WORK REQUIRED:
Express the lines below as a JSON array of strings, one string per line, leaving out any blank lines.

[Records from a dataset]
========
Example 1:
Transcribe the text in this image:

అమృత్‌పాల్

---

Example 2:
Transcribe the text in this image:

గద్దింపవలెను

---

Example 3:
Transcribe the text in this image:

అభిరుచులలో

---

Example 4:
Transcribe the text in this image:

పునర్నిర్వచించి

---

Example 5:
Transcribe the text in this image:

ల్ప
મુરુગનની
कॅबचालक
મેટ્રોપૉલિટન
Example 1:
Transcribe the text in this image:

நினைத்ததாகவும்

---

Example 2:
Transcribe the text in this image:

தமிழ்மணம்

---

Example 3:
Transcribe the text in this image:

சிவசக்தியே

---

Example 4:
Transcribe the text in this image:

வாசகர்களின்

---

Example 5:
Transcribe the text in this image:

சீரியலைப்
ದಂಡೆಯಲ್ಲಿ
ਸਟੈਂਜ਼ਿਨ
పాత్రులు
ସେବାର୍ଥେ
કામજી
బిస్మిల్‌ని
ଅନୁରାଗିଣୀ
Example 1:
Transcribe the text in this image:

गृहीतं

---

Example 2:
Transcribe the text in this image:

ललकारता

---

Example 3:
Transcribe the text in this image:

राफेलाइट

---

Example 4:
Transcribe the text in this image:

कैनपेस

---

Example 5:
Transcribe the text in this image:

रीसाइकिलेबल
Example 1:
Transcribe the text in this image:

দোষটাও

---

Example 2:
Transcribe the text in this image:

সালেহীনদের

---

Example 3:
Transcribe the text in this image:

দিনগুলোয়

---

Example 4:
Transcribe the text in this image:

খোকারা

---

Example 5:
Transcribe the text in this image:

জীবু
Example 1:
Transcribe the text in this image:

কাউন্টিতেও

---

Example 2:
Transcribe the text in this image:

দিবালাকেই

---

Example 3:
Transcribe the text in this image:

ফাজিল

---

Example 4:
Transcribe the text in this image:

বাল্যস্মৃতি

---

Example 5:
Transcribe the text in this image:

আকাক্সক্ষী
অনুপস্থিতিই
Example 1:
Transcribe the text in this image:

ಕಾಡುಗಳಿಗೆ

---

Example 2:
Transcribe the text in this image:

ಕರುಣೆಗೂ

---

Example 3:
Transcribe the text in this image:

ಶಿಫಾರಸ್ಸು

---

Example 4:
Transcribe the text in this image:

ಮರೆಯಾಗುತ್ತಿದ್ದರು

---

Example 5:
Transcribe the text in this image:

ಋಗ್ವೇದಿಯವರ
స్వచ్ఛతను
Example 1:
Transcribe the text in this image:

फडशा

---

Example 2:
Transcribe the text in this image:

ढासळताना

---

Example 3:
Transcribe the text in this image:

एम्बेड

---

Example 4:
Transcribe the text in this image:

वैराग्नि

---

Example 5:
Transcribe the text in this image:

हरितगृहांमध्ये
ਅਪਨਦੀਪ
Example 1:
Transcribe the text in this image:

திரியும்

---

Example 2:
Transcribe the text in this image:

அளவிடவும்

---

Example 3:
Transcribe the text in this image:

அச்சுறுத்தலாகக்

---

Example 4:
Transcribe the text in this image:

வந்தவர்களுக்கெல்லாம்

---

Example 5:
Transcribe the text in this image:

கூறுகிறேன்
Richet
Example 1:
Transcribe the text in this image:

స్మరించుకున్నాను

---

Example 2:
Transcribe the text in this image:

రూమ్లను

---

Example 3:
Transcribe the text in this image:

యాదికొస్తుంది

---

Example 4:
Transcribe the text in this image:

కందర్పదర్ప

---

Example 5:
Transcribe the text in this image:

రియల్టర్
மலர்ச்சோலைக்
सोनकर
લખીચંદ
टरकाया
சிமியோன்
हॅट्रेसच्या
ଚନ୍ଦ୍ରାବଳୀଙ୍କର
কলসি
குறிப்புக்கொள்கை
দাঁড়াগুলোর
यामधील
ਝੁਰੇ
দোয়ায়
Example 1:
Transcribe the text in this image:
========
RESPONSE:
[
  "Example 1:",
  "Transcribe the text in this image:",
  "అమృత్‌పాల్",
  "---",
  "Example 2:",
  "Transcribe the text in this image:",
  "గద్దింపవలెను",
  "---",
  "Example 3:",
  "Transcribe the text in this image:",
  "అభిరుచులలో",
  "---",
  "Example 4:",
  "Transcribe the text in this image:",
  "పునర్నిర్వచించి",
  "---",
  "Example 5:",
  "Transcribe the text in this image:",
  "ల్ప",
  "મુરુગનની",
  "कॅबचालक",
  "મેટ્રોપૉલિટન",
  "Example 1:",
  "Transcribe the text in this image:",
  "நினைத்ததாகவும்",
  "---",
  "Example 2:",
  "Transcribe the text in this image:",
  "தமிழ்மணம்",
  "---",
  "Example 3:",
  "Transcribe the text in this image:",
  "சிவசக்தியே",
  "---",
  "Example 4:",
  "Transcribe the text in this image:",
  "வாசகர்களின்",
  "---",
  "Example 5:",
  "Transcribe the text in this image:",
  "சீரியலைப்",
  "ದಂಡೆಯಲ್ಲಿ",
  "ਸਟੈਂਜ਼ਿਨ",
  "పాత్రులు",
  "ସେବାର୍ଥେ",
  "કામજી",
  "బిస్మిల్‌ని",
  "ଅନୁରାଗିଣୀ",
  "Example 1:",
  "Transcribe the text in this image:",
  "गृहीतं",
  "---",
  "Example 2:",
  "Transcribe the text in this image:",
  "ललकारता",
  "---",
  "Example 3:",
  "Transcribe the text in this image:",
  "राफेलाइट",
  "---",
  "Example 4:",
  "Transcribe the text in this image:",
  "कैनपेस",
  "---",
  "Example 5:",
  "Transcribe the text in this image:",
  "रीसाइकिलेबल",
  "Example 1:",
  "Transcribe the text in this image:",
  "দোষটাও",
  "---",
  "Example 2:",
  "Transcribe the text in this image:",
  "সালেহীনদের",
  "---",
  "Example 3:",
  "Transcribe the text in this image:",
  "দিনগুলোয়",
  "---",
  "Example 4:",
  "Transcribe the text in this image:",
  "খোকারা",
  "---",
  "Example 5:",
  "Transcribe the text in this image:",
  "জীবু",
  "Example 1:",
  "Transcribe the text in this image:",
  "কাউন্টিতেও",
  "---",
  "Example 2:",
  "Transcribe the text in this image:",
  "দিবালাকেই",
  "---",
  "Example 3:",
  "Transcribe the text in this image:",
  "ফাজিল",
  "---",
  "Example 4:",
  "Transcribe the text in this image:",
  "বাল্যস্মৃতি",
  "---",
  "Example 5:",
  "Transcribe the text in this image:",
  "আকাক্সক্ষী",
  "অনুপস্থিতিই",
  "Example 1:",
  "Transcribe the text in this image:",
  "ಕಾಡುಗಳಿಗೆ",
  "---",
  "Example 2:",
  "Transcribe the text in this image:",
  "ಕರುಣೆಗೂ",
  "---",
  "Example 3:",
  "Transcribe the text in this image:",
  "ಶಿಫಾರಸ್ಸು",
  "---",
  "Example 4:",
  "Transcribe the text in this image:",
  "ಮರೆಯಾಗುತ್ತಿದ್ದರು",
  "---",
  "Example 5:",
  "Transcribe the text in this image:",
  "ಋಗ್ವೇದಿಯವರ",
  "స్వచ్ఛతను",
  "Example 1:",
  "Transcribe the text in this image:",
  "फडशा",
  "---",
  "Example 2:",
  "Transcribe the text in this image:",
  "ढासळताना",
  "---",
  "Example 3:",
  "Transcribe the text in this image:",
  "एम्बेड",
  "---",
  "Example 4:",
  "Transcribe the text in this image:",
  "वैराग्नि",
  "---",
  "Example 5:",
  "Transcribe the text in this image:",
  "हरितगृहांमध्ये",
  "ਅਪਨਦੀਪ",
  "Example 1:",
  "Transcribe the text in this image:",
  "திரியும்",
  "---",
  "Example 2:",
  "Transcribe the text in this image:",
  "அளவிடவும்",
  "---",
  "Example 3:",
  "Transcribe the text in this image:",
  "அச்சுறுத்தலாகக்",
  "---",
  "Example 4:",
  "Transcribe the text in this image:",
  "வந்தவர்களுக்கெல்லாம்",
  "---",
  "Example 5:",
  "Transcribe the text in this image:",
  "கூறுகிறேன்",
  "Richet",
  "Example 1:",
  "Transcribe the text in this image:",
  "స్మరించుకున్నాను",
  "---",
  "Example 2:",
  "Transcribe the text in this image:",
  "రూమ్లను",
  "---",
  "Example 3:",
  "Transcribe the text in this image:",
  "యాదికొస్తుంది",
  "---",
  "Example 4:",
  "Transcribe the text in this image:",
  "కందర్పదర్ప",
  "---",
  "Example 5:",
  "Transcribe the text in this image:",
  "రియల్టర్",
  "மலர்ச்சோலைக்",
  "सोनकर",
  "લખીચંદ",
  "टरकाया",
  "சிமியோன்",
  "हॅट्रेसच्या",
  "ଚନ୍ଦ୍ରାବଳୀଙ୍କର",
  "কলসি",
  "குறிப்புக்கொள்கை",
  "দাঁড়াগুলোর",
  "यामधील",
  "ਝੁਰੇ",
  "দোয়ায়",
  "Example 1:",
  "Transcribe the text in this image:"
]